Given that the capacitor is initially fully charged, we can assume that its initial voltage is V0 (let's say). Therefore, the initial energy stored in the capacitor is:
E0 = 1/2 * C * V0^2
We want to find the time it takes for the capacitor to lose 80% of its initial energy, which means the remaining energy at that time will be 20% of E0.
Let's start by finding the remaining energy:
E_remaining = 0.20 * E0
Now, let's substitute the formula for energy into this equation:
0.20 * E0 = 1/2 * C * V^2
Since we know that C = 90 µF, we can write:
0.20 * E0 = 1/2 * (90 × 10^(-6)) F * V^2
Now we need to find V. We can use the formula for the voltage across a charging or discharging capacitor in an RC circuit:
V(t) = V0 * e^(-t / RC)
Where V(t) is the voltage across the capacitor at time t, V0 is the initial voltage across the capacitor (which is equal to V0 since the capacitor is initially fully charged), e is Euler's number (approximately 2.71828), t is the time, R is the resistance (in ohms), and C is the capacitance (in Farads).
We want to find V when the remaining energy is 20% of E0, so we can substitute into our formula:
0.20 * E0 = 1/2 * (90 × 10^(-6)) F * (V0 * e^(-t / (60 Ω × 90 × 10^(-6) F)))^2
Now we have an equation that relates the initial energy (E0), the resistance (R), the capacitance (C), the initial voltage (V0), and the remaining energy (0.20 * E0).

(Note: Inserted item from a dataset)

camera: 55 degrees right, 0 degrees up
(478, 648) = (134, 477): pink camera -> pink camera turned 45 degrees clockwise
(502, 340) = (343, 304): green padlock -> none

To solve for time (t), we need to rearrange the equation and take the logarithm:
e^(-t / (60 Ω × 90 × 10^(-6) F)) = sqrt((0.20 * E0) / (1/2 * (90 × 10^(-6)) F))
Now, take the natural logarithm of both sides:
-ln(e^(-t / (60 Ω × 90 × 10^(-6) F))) = ln(sqrt((0.20 * E0) / (1/2 * (90 × 10^(-6)) F)))
Simplifying, we get:
-t / (60 Ω × 90 × 10^(-6) F) = ln(sqrt((0.20 * E0) / (1/2 * (90 × 10^(-6)) F)))
And rearranging for t:
t = -60 Ω × 90 × 10^(-6) F × ln(sqrt((0.20 * E0) / (1/2 * (90 × 10^(-6)) F)))

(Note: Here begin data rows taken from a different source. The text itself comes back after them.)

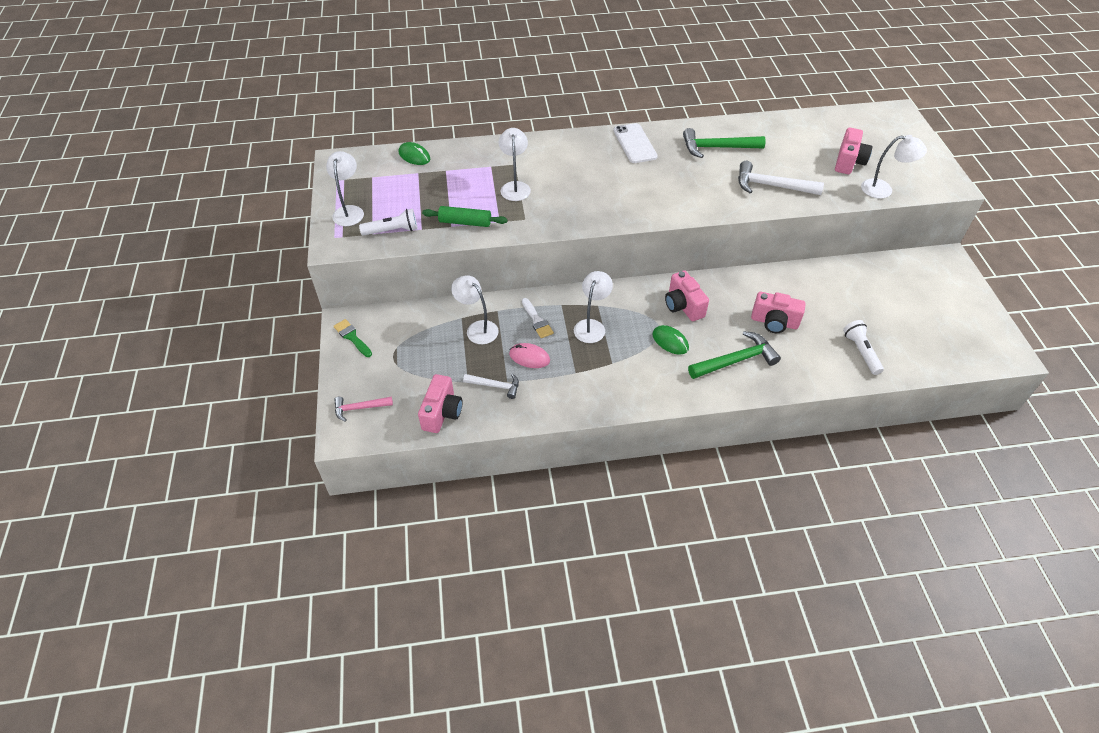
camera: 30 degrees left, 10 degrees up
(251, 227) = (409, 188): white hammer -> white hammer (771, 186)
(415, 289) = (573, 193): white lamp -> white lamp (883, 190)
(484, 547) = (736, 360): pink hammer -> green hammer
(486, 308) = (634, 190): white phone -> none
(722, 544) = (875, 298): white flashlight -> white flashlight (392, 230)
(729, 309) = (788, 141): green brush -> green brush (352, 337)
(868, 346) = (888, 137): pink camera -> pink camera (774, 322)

Now, plug in the given values for resistance (60 Ω), capacitance (90 µF), and adapt the equation to incorporate the given information about the initial energy:
t = -60 Ω × (90 × 10^(-6)) F × ln(sqrt((0.20 * (1/2 * (90 × 10^(-6)) F * V0^2)) / (1/2 * (90 × 10^(-6)) F)))
Finally, plug in the appropriate values for the variables and calculate t.